_DATASET EXTRACT_
——————————

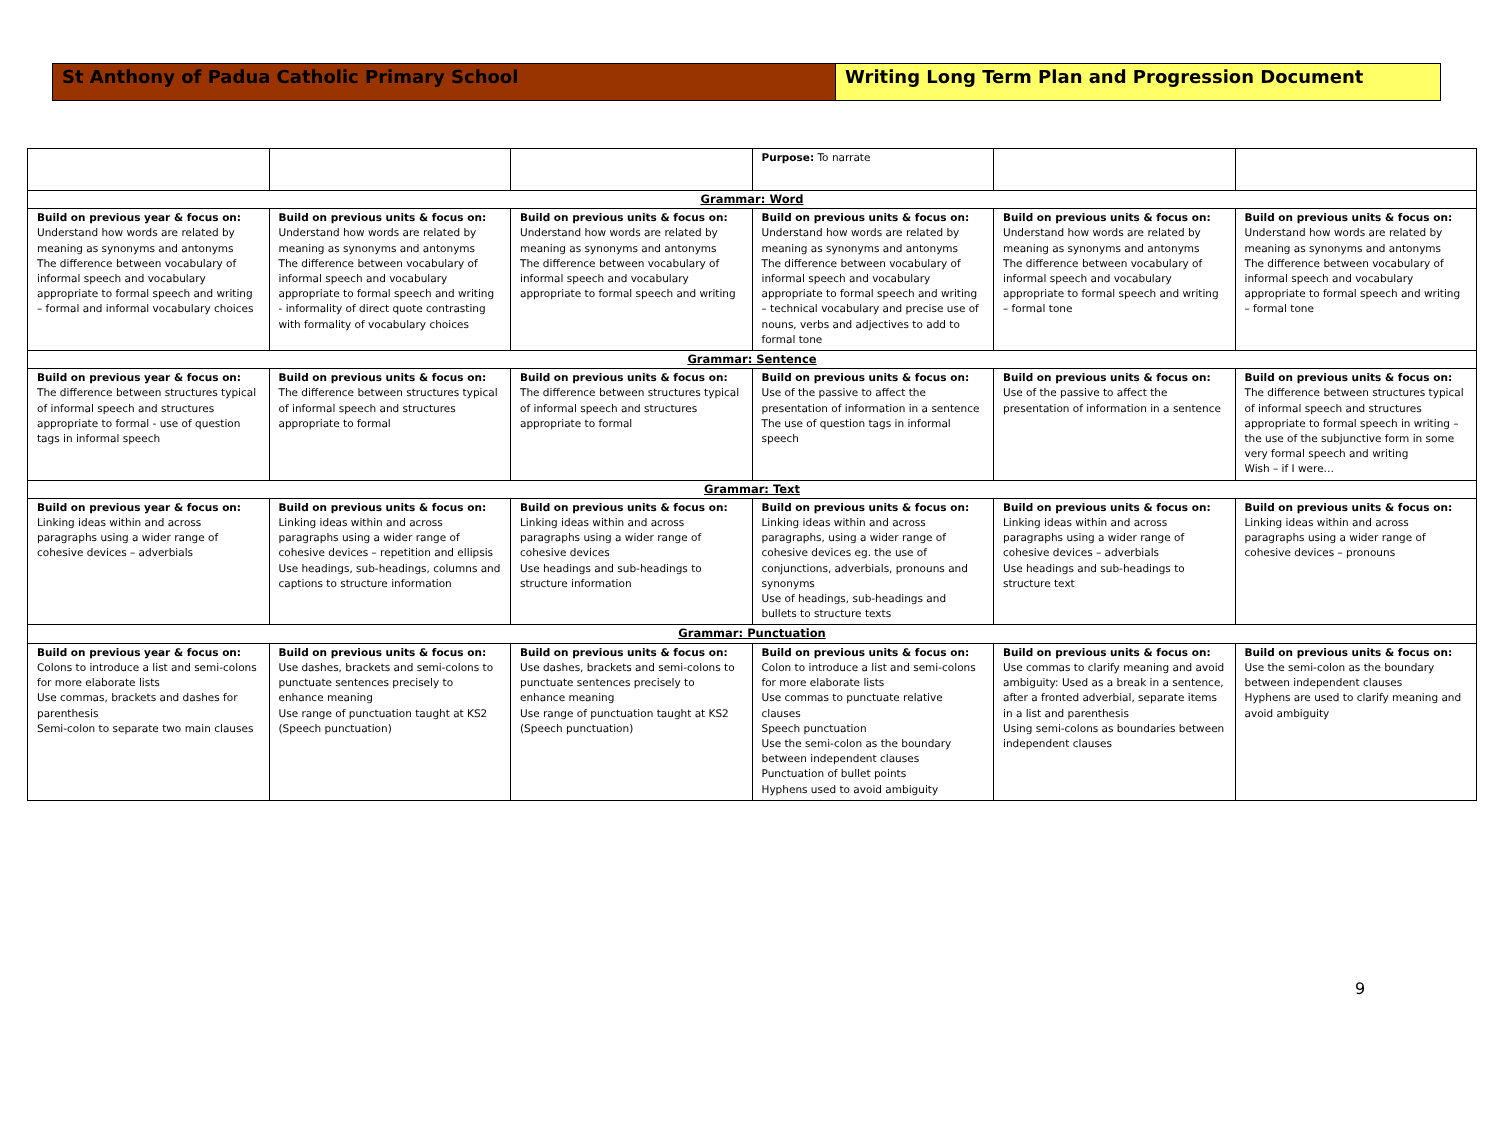St Anthony of Padua Catholic Primary School Writing Long Term Plan and Progression Document
| | | | Purpose: To narrate | | |
| Grammar: Word | | | | | |
| Build on previous year & focus on: Understand how words are related by meaning as synonyms and antonyms The difference between vocabulary of informal speech and vocabulary appropriate to formal speech and writing – formal and informal vocabulary choices | Build on previous units & focus on: Understand how words are related by meaning as synonyms and antonyms The difference between vocabulary of informal speech and vocabulary appropriate to formal speech and writing - informality of direct quote contrasting with formality of vocabulary choices | Build on previous units & focus on: Understand how words are related by meaning as synonyms and antonyms The difference between vocabulary of informal speech and vocabulary appropriate to formal speech and writing | Build on previous units & focus on: Understand how words are related by meaning as synonyms and antonyms The difference between vocabulary of informal speech and vocabulary appropriate to formal speech and writing – technical vocabulary and precise use of nouns, verbs and adjectives to add to formal tone | Build on previous units & focus on: Understand how words are related by meaning as synonyms and antonyms The difference between vocabulary of informal speech and vocabulary appropriate to formal speech and writing – formal tone | Build on previous units & focus on: Understand how words are related by meaning as synonyms and antonyms The difference between vocabulary of informal speech and vocabulary appropriate to formal speech and writing – formal tone |
| Grammar: Sentence | | | | | |
| Build on previous year & focus on: The difference between structures typical of informal speech and structures appropriate to formal - use of question tags in informal speech | Build on previous units & focus on: The difference between structures typical of informal speech and structures appropriate to formal | Build on previous units & focus on: The difference between structures typical of informal speech and structures appropriate to formal | Build on previous units & focus on: Use of the passive to affect the presentation of information in a sentence The use of question tags in informal speech | Build on previous units & focus on: Use of the passive to affect the presentation of information in a sentence | Build on previous units & focus on: The difference between structures typical of informal speech and structures appropriate to formal speech in writing – the use of the subjunctive form in some very formal speech and writing Wish – if I were… |
| Grammar: Text | | | | | |
| Build on previous year & focus on: Linking ideas within and across paragraphs using a wider range of cohesive devices – adverbials | Build on previous units & focus on: Linking ideas within and across paragraphs using a wider range of cohesive devices – repetition and ellipsis Use headings, sub-headings, columns and captions to structure information | Build on previous units & focus on: Linking ideas within and across paragraphs using a wider range of cohesive devices Use headings and sub-headings to structure information | Build on previous units & focus on: Linking ideas within and across paragraphs, using a wider range of cohesive devices eg. the use of conjunctions, adverbials, pronouns and synonyms Use of headings, sub-headings and bullets to structure texts | Build on previous units & focus on: Linking ideas within and across paragraphs using a wider range of cohesive devices – adverbials Use headings and sub-headings to structure text | Build on previous units & focus on: Linking ideas within and across paragraphs using a wider range of cohesive devices – pronouns |
| Grammar: Punctuation | | | | | |
| Build on previous year & focus on: Colons to introduce a list and semi-colons for more elaborate lists Use commas, brackets and dashes for parenthesis Semi-colon to separate two main clauses | Build on previous units & focus on: Use dashes, brackets and semi-colons to punctuate sentences precisely to enhance meaning Use range of punctuation taught at KS2 (Speech punctuation) | Build on previous units & focus on: Use dashes, brackets and semi-colons to punctuate sentences precisely to enhance meaning Use range of punctuation taught at KS2 (Speech punctuation) | Build on previous units & focus on: Colon to introduce a list and semi-colons for more elaborate lists Use commas to punctuate relative clauses Speech punctuation Use the semi-colon as the boundary between independent clauses Punctuation of bullet points Hyphens used to avoid ambiguity | Build on previous units & focus on: Use commas to clarify meaning and avoid ambiguity: Used as a break in a sentence, after a fronted adverbial, separate items in a list and parenthesis Using semi-colons as boundaries between independent clauses | Build on previous units & focus on: Use the semi-colon as the boundary between independent clauses Hyphens are used to clarify meaning and avoid ambiguity |
9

——————————

_WHAT IS NEEDED_
Output the lines of the data exactly, starting at the first and ending with the line that has "Grammar: Word | | | | | |". Pictures are not part of it.

_WRITTEN RESPONSE_
St Anthony of Padua Catholic Primary School Writing Long Term Plan and Progression Document
| | | | Purpose: To narrate | | |
| Grammar: Word | | | | | |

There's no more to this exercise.